By August 1969, the western sector of Dhofar had been liberated. Socially the PFLOAG began to break down the tribal structure, abolish slavery, eradicate illiteracy, provide medical care by establishing the Martyr Habkook Hospital as well as military health units and complete rights and equal status for women. On the political level, the PFLOAG fought to deepen national unity by establishing a broad united front to intensify the struggle against the imperialists. To date more than 90% of Dhofar has been liberated.
In 1971, as the struggle spread, the British engineered a coup ousting the old Sultan in favor of his British-educated son, Qabus, and ushered in the present era alliance between the Sultan, British and US forces, including its allies Iran, Saudi Arabia and Jordan.
While the British maintain their control in the Gulf through the presence of British troops, the US prefers a more indirect role. Just as in Vietnam, the Nixon Doctrine was to let Asians fight Asians, in the gulf it is let Iranians and Arabs fight each other. The US is using the Shah of Iran, King Faisal of Saudi Arabia and King Hussein of Jordan to provide the man-power for the front lines. To bolster their military capacity, the US has given $300 million directly to Qabus and concluded the biggest arms deal in history between Iran and the US amounting to over $3 billion.
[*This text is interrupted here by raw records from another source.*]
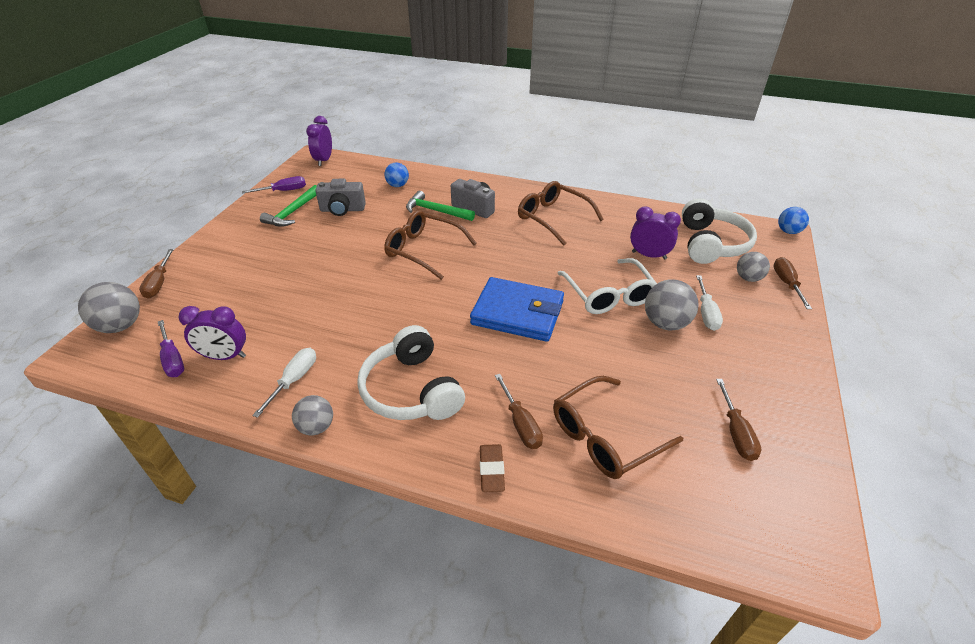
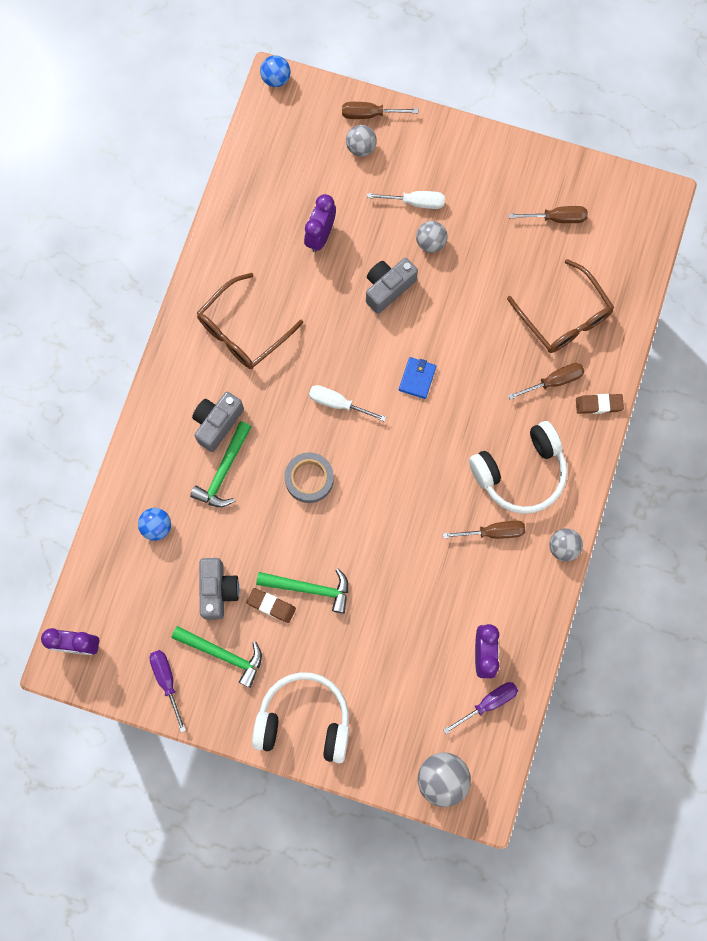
camera: 90 degrees left, 35 degrees up
brown screwdriver [139,249,174,299] -> brown screwdriver moved to [443,521,525,539]
white screwdriver [252,348,316,418] -> white screwdriver moved to [309,385,386,422]
brown glasses [384,210,477,280] -> grey tape [284,452,334,503]
blue wallet [470,277,564,342] -> blue wallet [399,357,437,399], size x0.45
white glasses [557,258,657,314] -> grey camera [366,258,418,314]
grey ball [645,279,699,330] -> grey ball [416,221,448,253], size x0.65
white headphones [682,198,757,264] -> white headphones moved to [252,672,349,764]
none -> brown eraser [246,588,296,623]
none -> green hammer [256,568,348,613]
After the arms deal, the Iranian troops fighting the PFLOAG was increased to 33,000. Saudi Arabia for its part has centered its military attacks on PDRY, but at the same time has pledged $6 million plus weapons to Qabus and finally Jordan has sent over 400 officers and men to fight in Oman.
The US government does not give out arms and money without expecting something in return. The dividends expected in this case are control of one of the richest oil areas in the world. Whoever controls the Persian Gulf controls the oil and thereby controls the nations dependent on this oil. Also as seen in Vietnam, the US government is determined to defeat struggles for self-determination in order to maintain its position of dominance in the world. The victory in Dhofar is therefore a victory in the fight against imperialism in general, and US imperialism in particular.